The presented analysis provides strong rank-order results, though in this small dataset most coefficients are not statistically significant. Still, given the complexity of the rank-order hypothesis, the results suggest rejecting the null hypothesis that there is no relationship between the level of air pollution in different cities of the Central Valley and the social construction of populations within those cities. Further, for those scholars who wish to interpret only statistically significant results, the pollution benefits estimated to be received by Advantaged groups, in contrast to groups such as children, who are well known to be especially susceptible to pollution, are still supportive of a deceptive policy system.

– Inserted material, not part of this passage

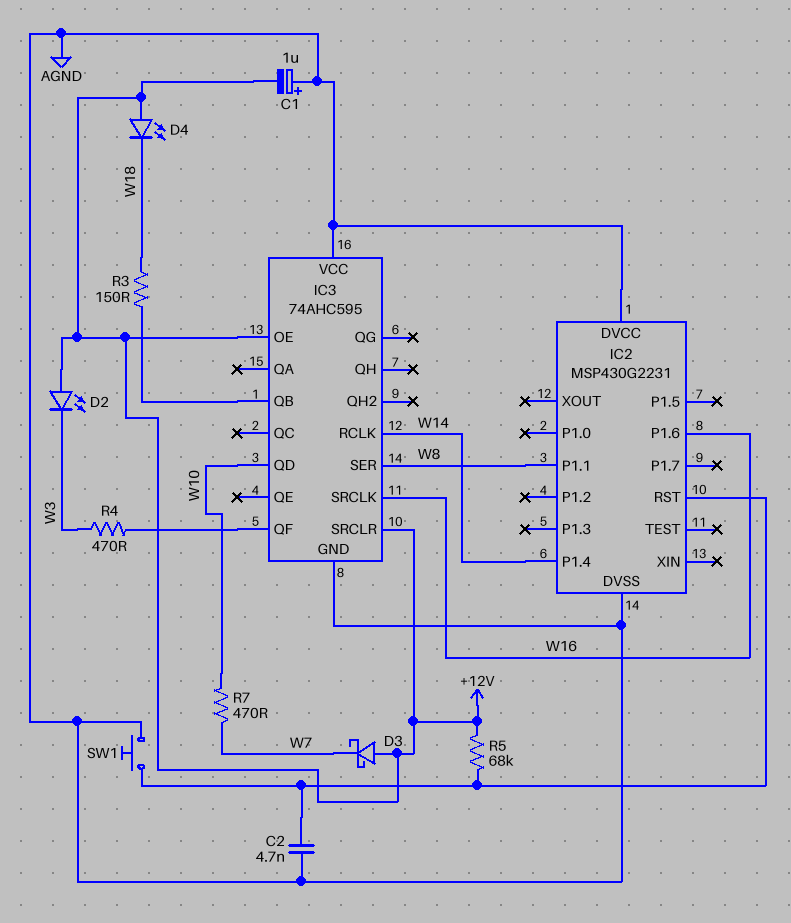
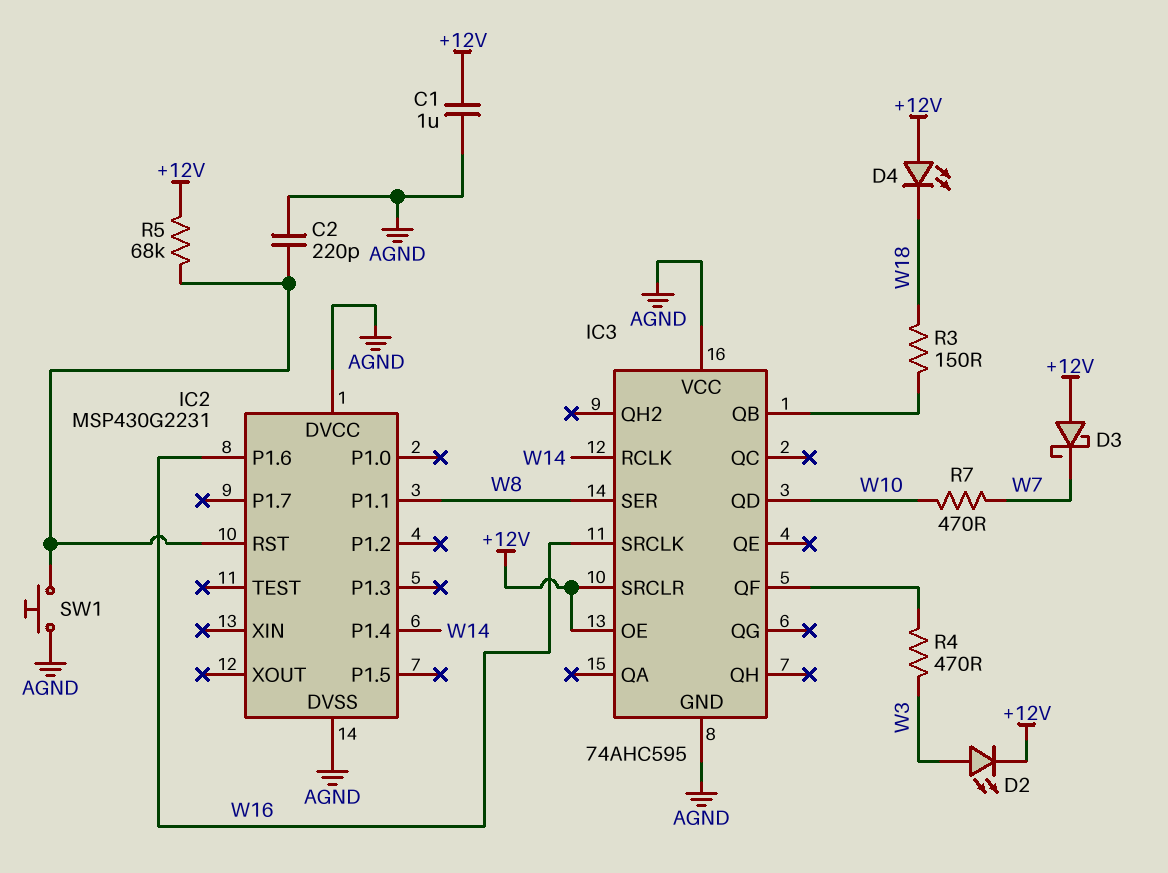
C1: 1uF (plus AGND, minus +12V) -> 1uF (+12V, AGND)
C2: 4.7nF (AGND, IC2/RST) -> 220pF (AGND, IC2/RST)
D2: LED (A +12V, K W3) -> LED (A W3, K +12V)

It is important to remember that Schneider and Ingram’s (1997) theory requires at least two components: First, policies must be developed in a degenerative policy system, and second, groups must be relevantly and saliently socially constructed.Footnote 18 Further, for empirical testing, social constructions must be correctly identified by analysts. Though not conclusive, the results here indicate that social construction theory may be used in a more detailed way than it has in the past: To assess the relative outcomes, many differently constructed groups can expect from policies that have widespread outcomes. We believe that further empirical research should assess the rank-order hypothesis of Schneider and Ingram’s (1997) social construction theory, for we believe that the results presented herein suggest that their SC theory is even more useful as a predictor than has been realized.